Task to carry out. From the start of the entries up to and including the line with "52: (135, 266)", write the lines out again, swapping "images" for "frames" and leaving everything else as it is. Omit the pictures.
########################################
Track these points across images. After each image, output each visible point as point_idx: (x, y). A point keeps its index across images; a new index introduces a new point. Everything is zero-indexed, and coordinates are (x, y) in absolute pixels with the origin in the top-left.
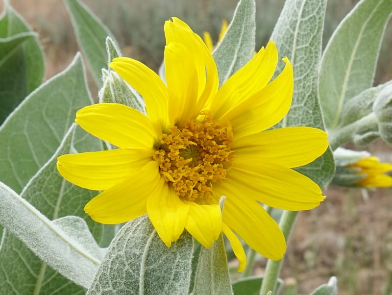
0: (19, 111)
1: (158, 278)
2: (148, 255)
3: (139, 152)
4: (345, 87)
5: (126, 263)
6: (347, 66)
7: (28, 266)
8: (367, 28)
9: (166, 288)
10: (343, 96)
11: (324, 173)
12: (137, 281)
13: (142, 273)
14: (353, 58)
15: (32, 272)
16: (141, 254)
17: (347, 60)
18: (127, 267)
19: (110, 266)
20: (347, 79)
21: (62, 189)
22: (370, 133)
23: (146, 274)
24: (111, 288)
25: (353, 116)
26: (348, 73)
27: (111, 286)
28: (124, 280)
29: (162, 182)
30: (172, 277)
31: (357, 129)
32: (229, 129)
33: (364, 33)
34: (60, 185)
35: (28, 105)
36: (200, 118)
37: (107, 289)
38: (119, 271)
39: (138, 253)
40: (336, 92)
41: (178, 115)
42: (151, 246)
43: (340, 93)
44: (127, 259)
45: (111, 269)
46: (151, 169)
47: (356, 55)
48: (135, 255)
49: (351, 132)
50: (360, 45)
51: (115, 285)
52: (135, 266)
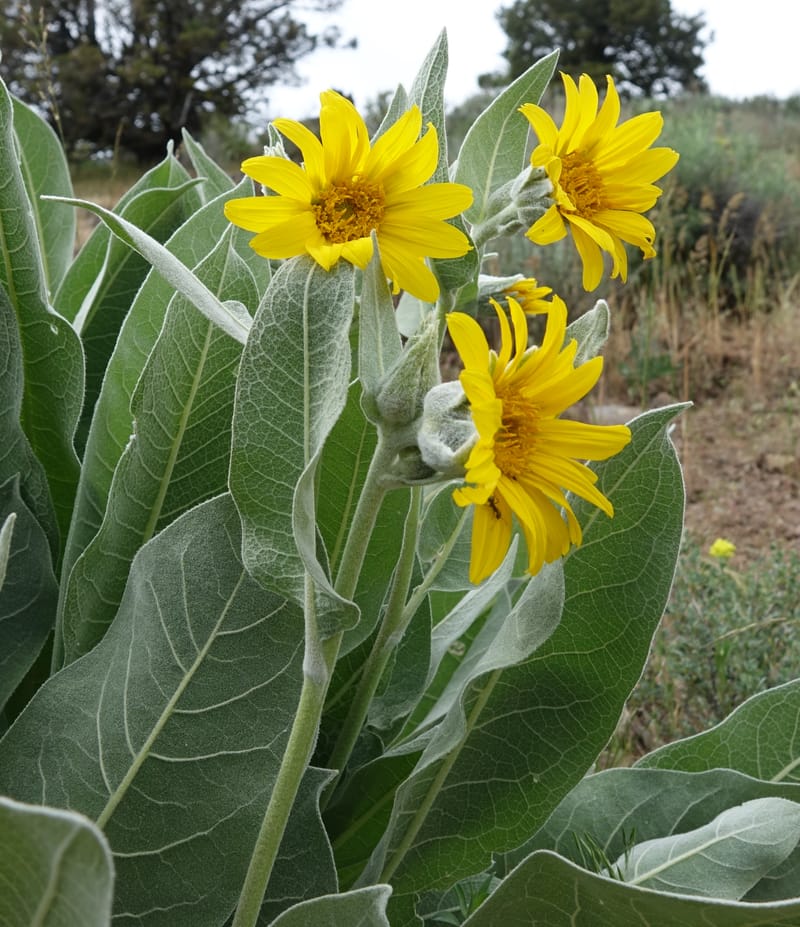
0: (186, 226)
1: (322, 303)
2: (311, 283)
3: (298, 203)
4: (489, 183)
5: (289, 295)
6: (490, 161)
7: (186, 363)
8: (509, 123)
9: (330, 311)
10: (487, 191)
11: (468, 264)
12: (301, 310)
13: (305, 301)
14: (495, 153)
15: (189, 369)
16: (304, 284)
17: (489, 156)
18: (290, 298)
19: (272, 301)
20: (490, 174)
21: (221, 285)
22: (513, 222)
23: (310, 301)
24: (274, 323)
25: (497, 207)
26: (491, 168)
27: (274, 320)
28: (287, 312)
29: (320, 232)
30: (336, 298)
31: (501, 220)
32: (381, 187)
33: (506, 128)
34: (219, 281)
35: (196, 219)
36: (355, 179)
37: (270, 325)
38: (282, 304)
39: (300, 283)
40: (479, 187)
41: (334, 173)
42: (314, 274)
43: (484, 188)
44: (290, 291)
45: (274, 304)
46: (309, 219)
47: (499, 150)
48: (297, 285)
49: (495, 224)
50: (502, 141)
51: (278, 318)
52: (299, 296)
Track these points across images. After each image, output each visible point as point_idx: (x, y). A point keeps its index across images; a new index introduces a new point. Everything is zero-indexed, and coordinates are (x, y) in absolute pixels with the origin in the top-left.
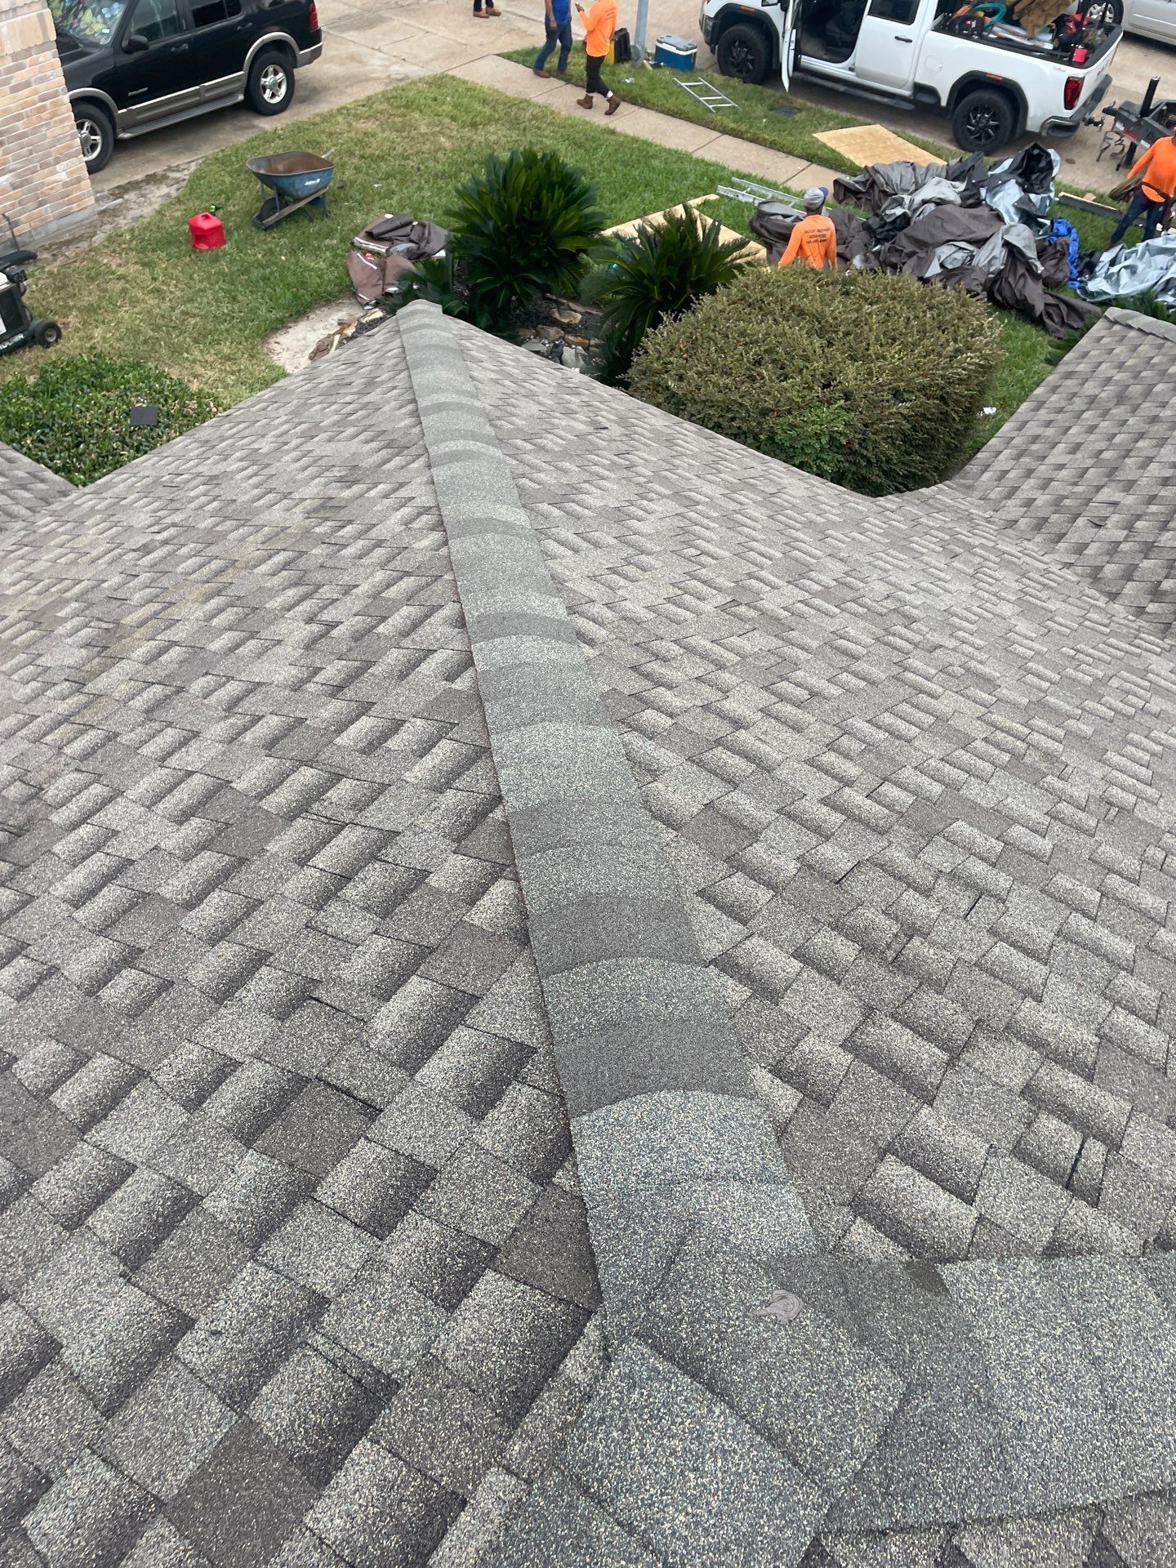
########################################
Finished task.
Track these points across frames. After each image, output each visible point as point_idx: (x, y). A point keeps its index across frames; a new index introduces a new point. Everything is zero-indexed, and coordinates are (x, y) in absolute pixels with the origin in the top-left.
0: (19, 111)
1: (158, 278)
2: (148, 255)
3: (139, 152)
4: (345, 87)
5: (126, 263)
6: (347, 66)
7: (28, 266)
8: (367, 28)
9: (166, 288)
10: (343, 96)
11: (324, 173)
12: (137, 281)
13: (142, 273)
14: (353, 58)
15: (32, 272)
16: (141, 254)
17: (347, 60)
18: (127, 267)
19: (110, 266)
20: (347, 79)
21: (62, 189)
22: (370, 133)
23: (146, 274)
24: (111, 288)
25: (353, 116)
26: (348, 73)
27: (111, 286)
28: (124, 280)
29: (162, 182)
30: (172, 277)
31: (357, 129)
32: (229, 129)
33: (364, 33)
34: (60, 185)
35: (28, 105)
36: (200, 118)
37: (107, 289)
38: (119, 271)
39: (138, 253)
40: (336, 92)
41: (178, 115)
42: (151, 246)
43: (340, 93)
44: (127, 259)
45: (111, 269)
46: (151, 169)
47: (356, 55)
48: (135, 255)
49: (351, 132)
50: (360, 45)
51: (115, 285)
52: (135, 266)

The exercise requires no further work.